START Exercise text

The Munich agreement neither changed the character of the Hitler regime nor brought peace to Europe. No agreements imposed on the independent countries of Africa will change the nature of the Botha regime nor create peace in southern Africa. For us to believe otherwise would be to entertain a dangerous illusion: to agree with Pretoria that what has been achieved through aggression constitutes a peaceful solution which the world must endorse and applaud. Such a position would be intolerable for us, and it would be as disastrous as its precedents have proved. For, by adopting such an erroneous stand, we would be encouraging the Pretoria regime to extend its zone of an oppressive peace by intensifying further its aggression.
Pretoria's objective remains unaltered: peace to preserve apartheid, and freedom to continue its war against the Namibian and South African people. For, whatever the immediate results of the current manoeuvres, there is not even the pretence of peace of justice in South Africa and Namibia. In Angola, all that Pretoria has agreed to is the conditional withdrawal of its aggressive forces from the territory it still occupied. There is no offer of withdrawal from its illegal occupation of Namibia, nor to implement the unanimously agreed Resolution 435 which remains the only basis for a peaceful solution.
For the people of South Africa, there is neither the prospect nor the promise of peace. The reason for Pretoria's aggression, and therefore for the wars in the region, lie within South Africa, and there they still remain.
The regime's war against the South African people has been waged for many decades. Despite severe repression, torture, imprisonment and death, resistance continues and even intensifies. The many attempts to purchase our right to self-determination have been rejected. Our people saw through the bantustan fraud and continue to fight apartheid institutions even when they are manned by Africans clothed in the paraphernalia of pseudo-independence. "Coloured" and Indian South Africans are presently girding themselves to demonstrate their total rejection of the new constitution, that seeks to divide them from the African people and offers participation in the leftovers of the oppressor's table.

END Exercise text

(List of tasks)
a – Answer these questions from the text on Pretoria and peace:
(i) According to the text, what two things did the Munich agreement fail to do?
(ii) Which resolution does the text call the only basis for a peaceful solution?
(iii) What are "Coloured" and Indian South Africans preparing to show their total rejection of?
b – Copy the text on Pretoria and peace from "Pretoria's objective remains" to "they still remain.", swapping "aggressive forces" for "armed forces".

START Excerpted data

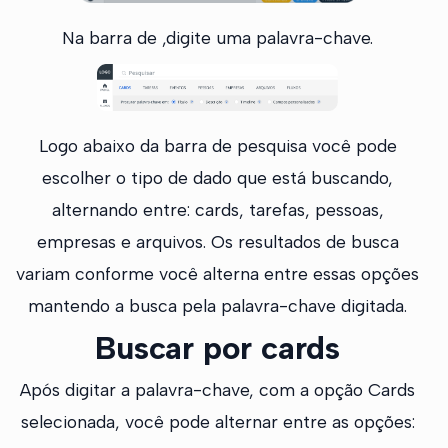
Na barra de ,digite uma palavra-chave.
Logo abaixo da barra de pesquisa você pode
escolher o tipo de dado que está buscando,
alternando entre: cards, tarefas, pessoas,
empresas e arquivos. Os resultados de busca
variam conforme você alterna entre essas opções
mantendo a busca pela palavra-chave digitada.
Buscar por cards
Após digitar a palavra-chave, com a opção Cards
selecionada, você pode alternar entre as opções: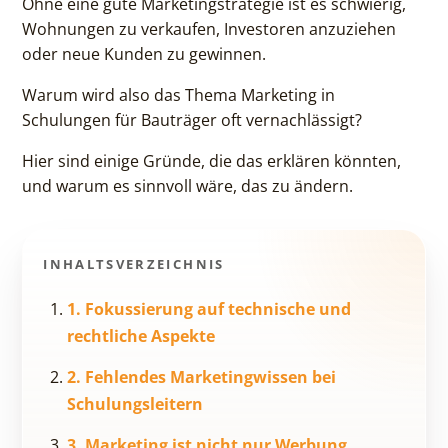
Ohne eine gute Marketingstrategie ist es schwierig,
Wohnungen zu verkaufen, Investoren anzuziehen
oder neue Kunden zu gewinnen.
Warum wird also das Thema Marketing in
Schulungen für Bauträger oft vernachlässigt?
Hier sind einige Gründe, die das erklären könnten,
und warum es sinnvoll wäre, das zu ändern.
INHALTSVERZEICHNIS
1. Fokussierung auf technische und
rechtliche Aspekte
2. Fehlendes Marketingwissen bei
Schulungsleitern
3. Marketing ist nicht nur Werbung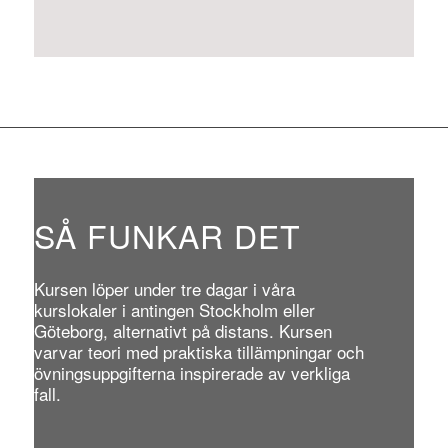
SÅ FUNKAR DET
Kursen löper under tre dagar i våra
kurslokaler i antingen Stockholm eller
Göteborg, alternativt på distans. Kursen
varvar teori med praktiska tillämpningar och
övningsuppgifterna inspirerade av verkliga
fall.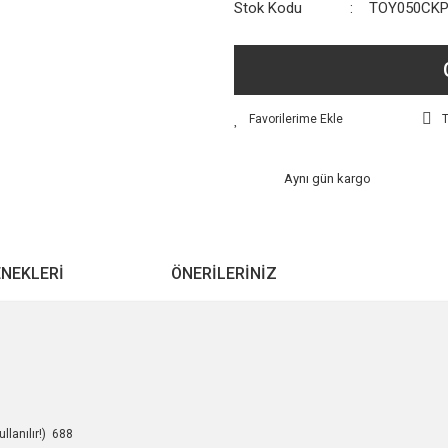
Stok Kodu
TOY050CK
T
Aynı gün kargo
ENEKLERI
ÖNERILERINIZ
llanılır!) 688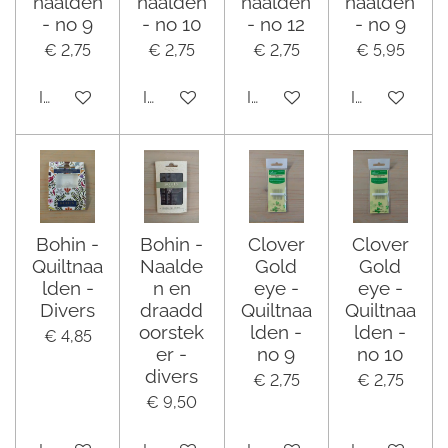
naalden
naalden
naalden
naalden
- no 9
- no 10
- no 12
- no 9
€ 2,75
€ 2,75
€ 2,75
€ 5,95
In winkelwagen
In winkelwagen
In winkelwagen
In winkelwa
Bohin -
Bohin -
Clover
Clover
Quiltnaa
Naalde
Gold
Gold
lden -
n en
eye -
eye -
Divers
draadd
Quiltnaa
Quiltnaa
oorstek
lden -
lden -
€ 4,85
er -
no 9
no 10
divers
€ 2,75
€ 2,75
€ 9,50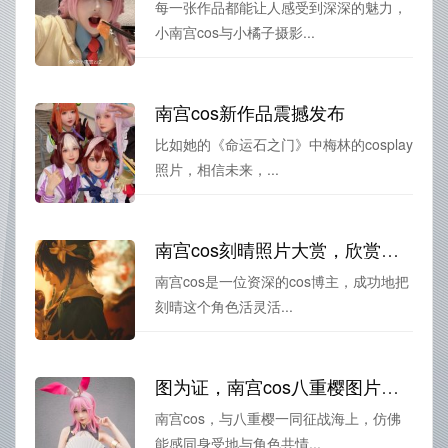
每一张作品都能让人感受到深深的魅力，
小南宫cos与小橘子摄影...
南宫cos新作品震撼发布
比如她的《命运石之门》中梅林的cosplay
照片，相信未来，...
南宫cos刻晴照片大赏，欣赏她难以言表的美貌
南宫cos是一位资深的cos博主，成功地把
刻晴这个角色活灵活...
图为证，南宫cos八重樱图片始祖
南宫cos，与八重樱一同征战海上，仿佛
能感同身受地与角色共情...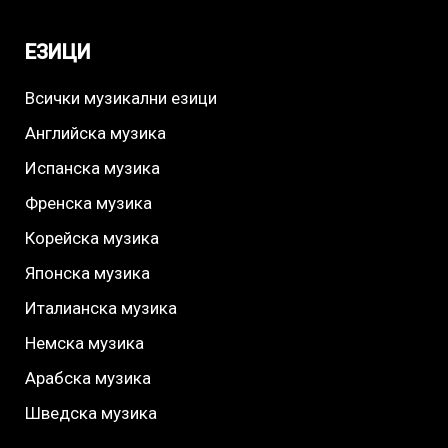
ЕЗИЦИ
Всички музикални езици
Английска музика
Испанска музика
Френска музика
Корейска музика
Японска музика
Италианска музика
Немска музика
Арабска музика
Шведска музика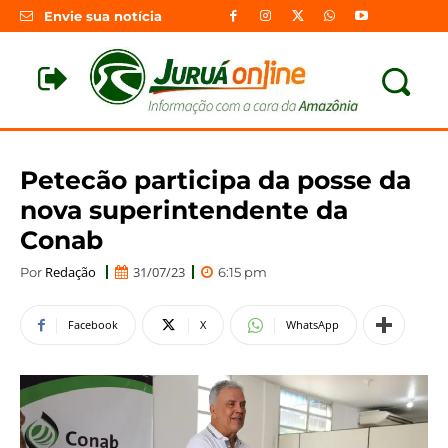
Envie sua notícia
Petecão participa da posse da
nova superintendente da
Conab
Redação
31/07/23
Por
6:15 pm
Facebook
X
WhatsApp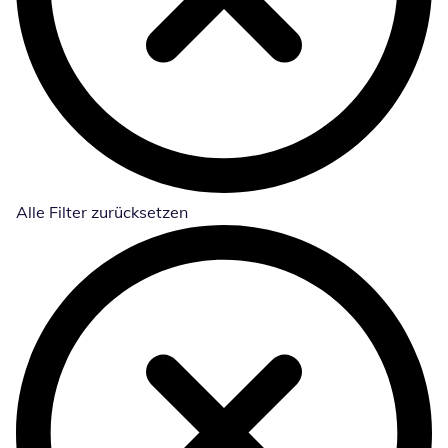
Alle Filter zurücksetzen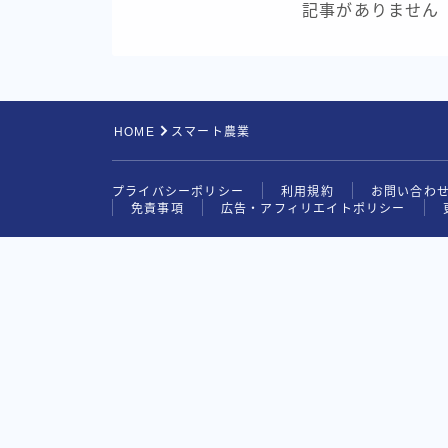
記事がありません
HOME
スマート農業
プライバシーポリシー
利用規約
お問い合わ
免責事項
広告・アフィリエイトポリシー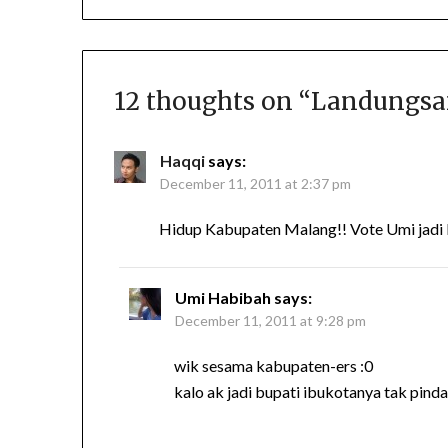
12 thoughts on “
Landungsar
Haqqi
says:
December 11, 2011 at 2:37 pm
Hidup Kabupaten Malang!! Vote Umi jadi 
Umi Habibah
says:
December 11, 2011 at 9:28 pm
wik sesama kabupaten-ers :0
kalo ak jadi bupati ibukotanya tak pind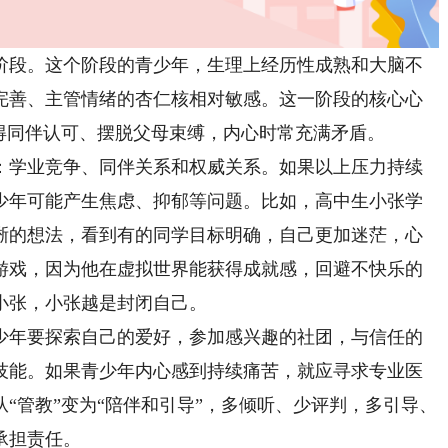
段。这个阶段的青少年，生理上经历性成熟和大脑不
完善、主管情绪的杏仁核相对敏感。这一阶段的核心心
得同伴认可、摆脱父母束缚，内心时常充满矛盾。
学业竞争、同伴关系和权威关系。如果以上压力持续
少年可能产生焦虑、抑郁等问题。比如，高中生小张学
晰的想法，看到有的同学目标明确，自己更加迷茫，心
游戏，因为他在虚拟世界能获得成就感，回避不快乐的
小张，小张越是封闭自己。
少年要探索自己的爱好，参加感兴趣的社团，与信任的
技能。如果青少年内心感到持续痛苦，就应寻求专业医
“管教”变为“陪伴和引导”，多倾听、少评判，多引导、
承担责任。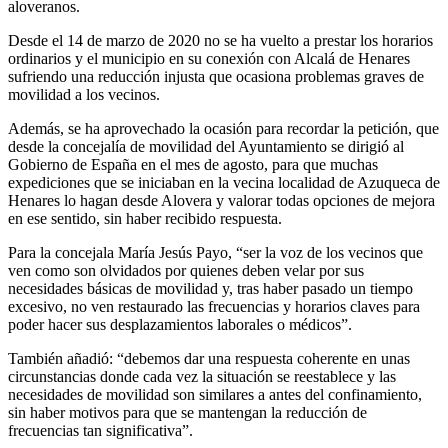
aloveranos.
Desde el 14 de marzo de 2020 no se ha vuelto a prestar los horarios
ordinarios y el municipio en su conexión con Alcalá de Henares
sufriendo una reducción injusta que ocasiona problemas graves de
movilidad a los vecinos.
Además, se ha aprovechado la ocasión para recordar la petición, que
desde la concejalía de movilidad del Ayuntamiento se dirigió al
Gobierno de España en el mes de agosto, para que muchas
expediciones que se iniciaban en la vecina localidad de Azuqueca de
Henares lo hagan desde Alovera y valorar todas opciones de mejora
en ese sentido, sin haber recibido respuesta.
Para la concejala María Jesús Payo, “ser la voz de los vecinos que
ven como son olvidados por quienes deben velar por sus
necesidades básicas de movilidad y, tras haber pasado un tiempo
excesivo, no ven restaurado las frecuencias y horarios claves para
poder hacer sus desplazamientos laborales o médicos”.
También añadió: “debemos dar una respuesta coherente en unas
circunstancias donde cada vez la situación se reestablece y las
necesidades de movilidad son similares a antes del confinamiento,
sin haber motivos para que se mantengan la reducción de
frecuencias tan significativa”.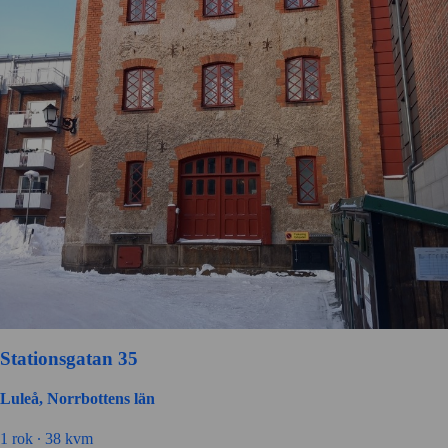
Stationsgatan 35
Luleå, Norrbottens län
1 rok ∙
38 kvm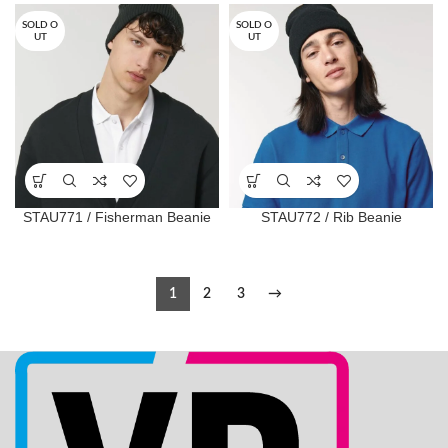
SOLD O
SOLD O
UT
UT
STAU771 / Fisherman Beanie
STAU772 / Rib Beanie
1
2
3
→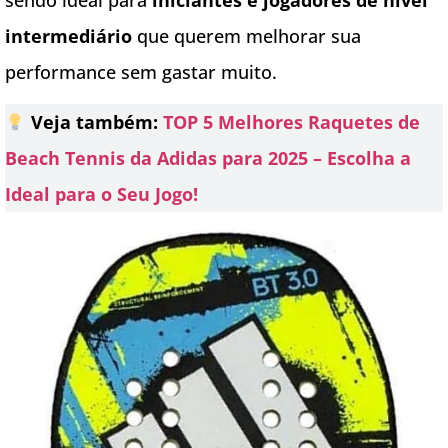
intermediário
que querem melhorar sua
performance sem gastar muito.
Veja também:
TOP 5 Melhores Raquetes de
Beach Tennis da Adidas para 2025 – Escolha a
Ideal para o Seu Jogo!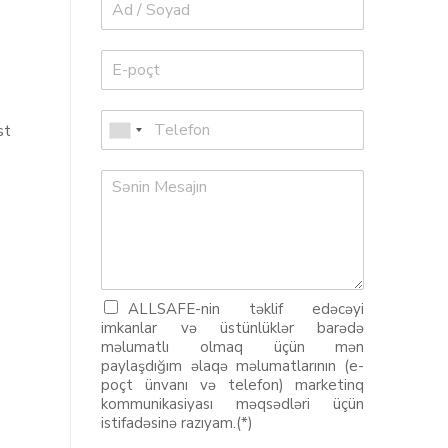
st
ALLSAFE-nin təklif edəcəyi
imkanlar və üstünlüklər barədə
məlumatlı olmaq üçün mən
paylaşdığım əlaqə məlumatlarının (e-
poçt ünvanı və telefon) marketinq
kommunikasiyası məqsədləri üçün
istifadəsinə razıyam.(*)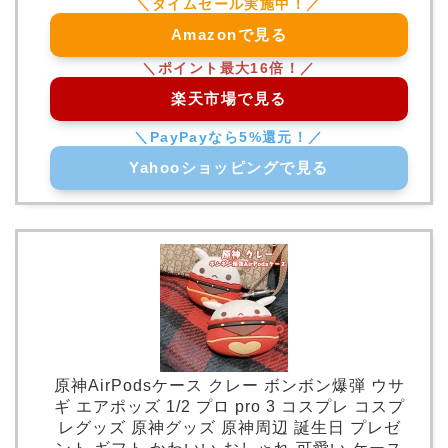
Amazonで見る
楽天市場で見る
Yahooショッピングで見る
原神AirPodsケース クレー ボンボン爆弾 ウサ
ギ エアポッズ 1/2 プロ pro 3 コスプレ コスプ
レグッズ 原神グッズ 原神周辺 誕生日 プレゼ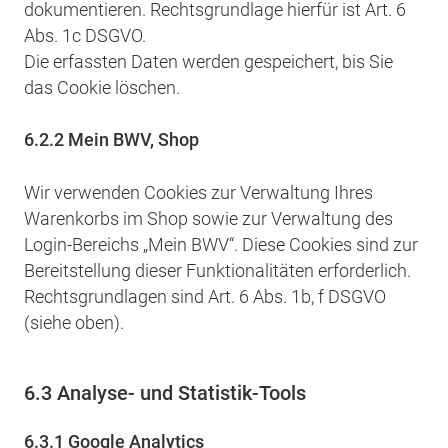
dokumentieren. Rechtsgrundlage hierfür ist Art. 6
Abs. 1c DSGVO.
Die erfassten Daten werden gespeichert, bis Sie
das Cookie löschen.
6.2.2 Mein BWV, Shop
Wir verwenden Cookies zur Verwaltung Ihres
Warenkorbs im Shop sowie zur Verwaltung des
Login-Bereichs „Mein BWV“. Diese Cookies sind zur
Bereitstellung dieser Funktionalitäten erforderlich.
Rechtsgrundlagen sind Art. 6 Abs. 1b, f DSGVO
(siehe oben).
6.3 Analyse- und Statistik-Tools
6.3.1 Google Analytics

END Excerpted data

(Answers in order)
a –
(i) It neither changed the character of the Hitler regime nor brought peace to Europe.
(ii) Resolution 435.
(iii) The new constitution.

b –
Pretoria's objective remains unaltered: peace to preserve apartheid, and freedom to continue its war against the Namibian and South African people. For, whatever the immediate results of the current manoeuvres, there is not even the pretence of peace of justice in South Africa and Namibia. In Angola, all that Pretoria has agreed to is the conditional withdrawal of its armed forces from the territory it still occupied. There is no offer of withdrawal from its illegal occupation of Namibia, nor to implement the unanimously agreed Resolution 435 which remains the only basis for a peaceful solution.
For the people of South Africa, there is neither the prospect nor the promise of peace. The reason for Pretoria's aggression, and therefore for the wars in the region, lie within South Africa, and there they still remain.